** SELECTED TEXT follows **

1. Energy dissipation-type equalization is achieved by discharging individual cells in the battery pack through parallel shunt resistors connected across each cell. The shunt resistor discharge equalization circuit is the most direct equalization technique. This technique discharges the cells with higher capacity through shunt resistors until all cells have the same capacity.
2. Compared with energy dissipative balancing, energy non-dissipative balancing circuits consume less energy but have a more complex circuit structure.
① The Flying Capacitor Generator connects a capacitor in parallel with each battery cell. By switching on and off, this capacitor can be connected in parallel to the same battery cell or to an adjacent battery cell. When the voltage of a battery cell is too high, the capacitor is first connected in parallel with the battery cell, so that the capacitor voltage matches that of the battery cell. Then, the capacitor is switched to an adjacent battery cell, and the capacitor discharges into the battery cell, thus achieving energy transfer.
② Switched Capacitor Balancing: For a power lithium battery pack composed of n individual cells connected in series, the switched capacitor balancing circuit requires n-1 capacitor elements and 2n switching devices. Taking the inconsistent terminal voltages of individual cells B1 and B2 as an example, there are two states during the control process. The disadvantage of this circuit is that it can only be used for balancing the terminal voltages between individual cells, and it can only realize energy flow between adjacent individual cells. Therefore, when the number of cells connected in series is large, the balancing time is relatively long.
③ The double-layer capacitor equalization circuit is also a derivation and transformation of the switched capacitor circuit. The difference lies in the fact that this circuit uses two layers of switched capacitors to achieve energy transfer between batteries. Compared with the switched capacitor equalization circuit, the advantage of this circuit is that by using the newly added outer switched capacitor, a single battery can not only perform voltage equalization with adjacent single batteries, but also with non-adjacent single batteries, thus improving the equalization speed.

** End of SELECTED TEXT **
** DATA follows **

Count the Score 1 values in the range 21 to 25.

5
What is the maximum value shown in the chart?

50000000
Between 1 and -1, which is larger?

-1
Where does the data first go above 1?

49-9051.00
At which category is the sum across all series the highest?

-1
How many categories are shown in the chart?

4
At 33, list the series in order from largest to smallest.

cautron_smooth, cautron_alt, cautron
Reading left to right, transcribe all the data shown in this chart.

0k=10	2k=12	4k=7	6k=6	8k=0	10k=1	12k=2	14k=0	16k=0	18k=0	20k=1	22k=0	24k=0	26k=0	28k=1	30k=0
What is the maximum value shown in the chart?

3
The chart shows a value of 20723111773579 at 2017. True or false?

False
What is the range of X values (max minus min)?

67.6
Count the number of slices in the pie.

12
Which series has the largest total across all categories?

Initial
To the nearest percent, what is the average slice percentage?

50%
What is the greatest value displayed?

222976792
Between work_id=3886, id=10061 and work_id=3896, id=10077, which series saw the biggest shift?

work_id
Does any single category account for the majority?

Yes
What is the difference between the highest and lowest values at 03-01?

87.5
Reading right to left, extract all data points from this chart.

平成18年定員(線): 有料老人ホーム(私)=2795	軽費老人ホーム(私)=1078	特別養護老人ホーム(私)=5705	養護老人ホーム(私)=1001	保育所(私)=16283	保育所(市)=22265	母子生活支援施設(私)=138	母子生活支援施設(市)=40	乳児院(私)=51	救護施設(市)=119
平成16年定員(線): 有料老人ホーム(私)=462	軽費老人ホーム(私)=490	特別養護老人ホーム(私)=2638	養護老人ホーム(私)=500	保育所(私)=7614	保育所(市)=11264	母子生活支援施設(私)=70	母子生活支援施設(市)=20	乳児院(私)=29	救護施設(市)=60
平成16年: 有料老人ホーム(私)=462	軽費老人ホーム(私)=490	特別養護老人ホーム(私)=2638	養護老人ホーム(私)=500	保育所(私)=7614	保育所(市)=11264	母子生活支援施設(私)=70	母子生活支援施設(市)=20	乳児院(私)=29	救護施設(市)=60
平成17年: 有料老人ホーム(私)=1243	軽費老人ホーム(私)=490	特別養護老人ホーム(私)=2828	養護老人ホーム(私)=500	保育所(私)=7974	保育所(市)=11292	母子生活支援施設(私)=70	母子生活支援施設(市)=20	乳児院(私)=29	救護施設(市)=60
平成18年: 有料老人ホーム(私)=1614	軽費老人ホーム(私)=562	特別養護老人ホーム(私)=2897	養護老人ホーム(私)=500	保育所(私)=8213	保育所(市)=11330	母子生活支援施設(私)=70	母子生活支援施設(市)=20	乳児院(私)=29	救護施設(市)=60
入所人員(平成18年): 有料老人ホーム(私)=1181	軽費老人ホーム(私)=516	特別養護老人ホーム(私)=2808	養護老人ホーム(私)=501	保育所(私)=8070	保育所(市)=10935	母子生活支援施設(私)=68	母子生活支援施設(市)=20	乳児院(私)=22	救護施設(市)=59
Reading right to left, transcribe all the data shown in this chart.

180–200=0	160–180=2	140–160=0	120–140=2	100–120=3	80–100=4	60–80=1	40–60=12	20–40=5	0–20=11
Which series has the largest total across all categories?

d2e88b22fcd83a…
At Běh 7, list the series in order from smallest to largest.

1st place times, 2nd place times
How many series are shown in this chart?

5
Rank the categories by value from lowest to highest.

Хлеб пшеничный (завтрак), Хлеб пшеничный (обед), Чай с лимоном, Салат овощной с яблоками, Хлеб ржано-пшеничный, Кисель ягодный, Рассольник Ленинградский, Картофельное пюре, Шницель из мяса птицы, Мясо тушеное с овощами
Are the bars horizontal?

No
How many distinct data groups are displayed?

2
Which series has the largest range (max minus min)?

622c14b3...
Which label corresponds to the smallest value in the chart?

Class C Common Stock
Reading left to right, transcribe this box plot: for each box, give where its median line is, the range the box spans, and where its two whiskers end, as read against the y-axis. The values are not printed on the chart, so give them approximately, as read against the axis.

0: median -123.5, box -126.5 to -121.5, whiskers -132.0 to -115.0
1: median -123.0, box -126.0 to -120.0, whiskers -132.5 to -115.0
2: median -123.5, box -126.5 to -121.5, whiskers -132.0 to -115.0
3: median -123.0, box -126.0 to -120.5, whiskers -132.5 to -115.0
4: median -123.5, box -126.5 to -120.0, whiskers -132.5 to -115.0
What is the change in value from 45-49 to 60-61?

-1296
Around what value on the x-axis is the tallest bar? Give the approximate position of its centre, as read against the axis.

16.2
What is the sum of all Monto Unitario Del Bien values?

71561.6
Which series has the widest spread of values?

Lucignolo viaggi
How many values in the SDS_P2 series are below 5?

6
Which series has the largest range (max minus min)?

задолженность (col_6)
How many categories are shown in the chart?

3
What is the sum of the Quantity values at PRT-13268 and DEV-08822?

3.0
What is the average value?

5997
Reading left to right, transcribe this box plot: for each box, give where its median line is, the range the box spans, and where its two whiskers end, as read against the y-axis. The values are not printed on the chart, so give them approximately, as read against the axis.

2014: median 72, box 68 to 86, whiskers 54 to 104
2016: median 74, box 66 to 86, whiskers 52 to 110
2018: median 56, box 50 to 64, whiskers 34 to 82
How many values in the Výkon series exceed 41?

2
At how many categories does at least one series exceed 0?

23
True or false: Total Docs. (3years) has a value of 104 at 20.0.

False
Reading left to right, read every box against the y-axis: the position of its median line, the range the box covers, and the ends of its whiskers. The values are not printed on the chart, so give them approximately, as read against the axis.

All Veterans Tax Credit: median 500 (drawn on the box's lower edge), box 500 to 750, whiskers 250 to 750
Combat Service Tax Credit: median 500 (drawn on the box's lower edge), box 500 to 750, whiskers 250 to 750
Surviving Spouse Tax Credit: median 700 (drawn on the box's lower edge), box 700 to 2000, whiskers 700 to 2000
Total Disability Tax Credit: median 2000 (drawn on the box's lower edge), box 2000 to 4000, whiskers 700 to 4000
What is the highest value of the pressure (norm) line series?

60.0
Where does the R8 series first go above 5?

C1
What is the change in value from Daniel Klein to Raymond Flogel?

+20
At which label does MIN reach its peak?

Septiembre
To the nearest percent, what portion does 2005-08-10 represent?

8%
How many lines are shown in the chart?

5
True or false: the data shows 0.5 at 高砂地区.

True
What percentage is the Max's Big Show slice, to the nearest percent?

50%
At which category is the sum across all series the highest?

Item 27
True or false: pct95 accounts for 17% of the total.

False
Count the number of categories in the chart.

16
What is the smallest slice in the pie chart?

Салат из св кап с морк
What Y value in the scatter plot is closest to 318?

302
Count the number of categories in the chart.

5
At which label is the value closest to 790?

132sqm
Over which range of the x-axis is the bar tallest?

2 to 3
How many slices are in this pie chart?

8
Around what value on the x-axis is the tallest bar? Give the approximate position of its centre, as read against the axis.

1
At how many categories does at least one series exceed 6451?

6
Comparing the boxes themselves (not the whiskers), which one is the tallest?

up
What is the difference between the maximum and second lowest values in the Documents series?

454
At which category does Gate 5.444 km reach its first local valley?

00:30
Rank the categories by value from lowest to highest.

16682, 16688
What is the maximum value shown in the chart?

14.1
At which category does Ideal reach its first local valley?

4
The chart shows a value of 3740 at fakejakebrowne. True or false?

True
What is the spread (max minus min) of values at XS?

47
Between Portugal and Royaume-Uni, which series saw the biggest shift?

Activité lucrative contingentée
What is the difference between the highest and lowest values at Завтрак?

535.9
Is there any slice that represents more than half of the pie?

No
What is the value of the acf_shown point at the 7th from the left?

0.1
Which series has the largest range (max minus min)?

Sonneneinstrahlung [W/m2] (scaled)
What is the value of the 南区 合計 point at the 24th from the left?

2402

** End of DATA **

TASK REQUIREMENTS
Continue the text on battery pack cell equalization circuits, starting after its last sentence.

EXERCISE ANSWER
A parallel balancing circuit is added to each individual cell in the battery pack to achieve current distribution. In this mode, when a cell reaches full charge first, the balancing device prevents it from overcharging and converts the excess energy into heat to continue charging the cells that are not fully charged. This method is simple, but it results in energy loss and is not suitable for fast charging systems.
Before charging, each individual cell is discharged to the same level through the same load, and then constant current charging is performed to ensure a relatively accurate balance among the cells. However, for battery packs, due to the physical differences between individual cells, it is difficult to achieve a completely consistent ideal effect after deep discharge. Even if the same effect is achieved after discharge, new imbalances will appear during the charging process.
The individual batteries in the battery pack are tested and charged evenly on a regular, sequential basis. This ensures that no battery in the battery pack is overcharged or over-discharged during charging, thus guaranteeing that each battery is in normal working condition.
By employing the time-sharing principle, additional current flows into the battery with a relatively low voltage through the control and switching of switching components, thereby achieving balanced charging. This method is relatively efficient, but its control is quite complex.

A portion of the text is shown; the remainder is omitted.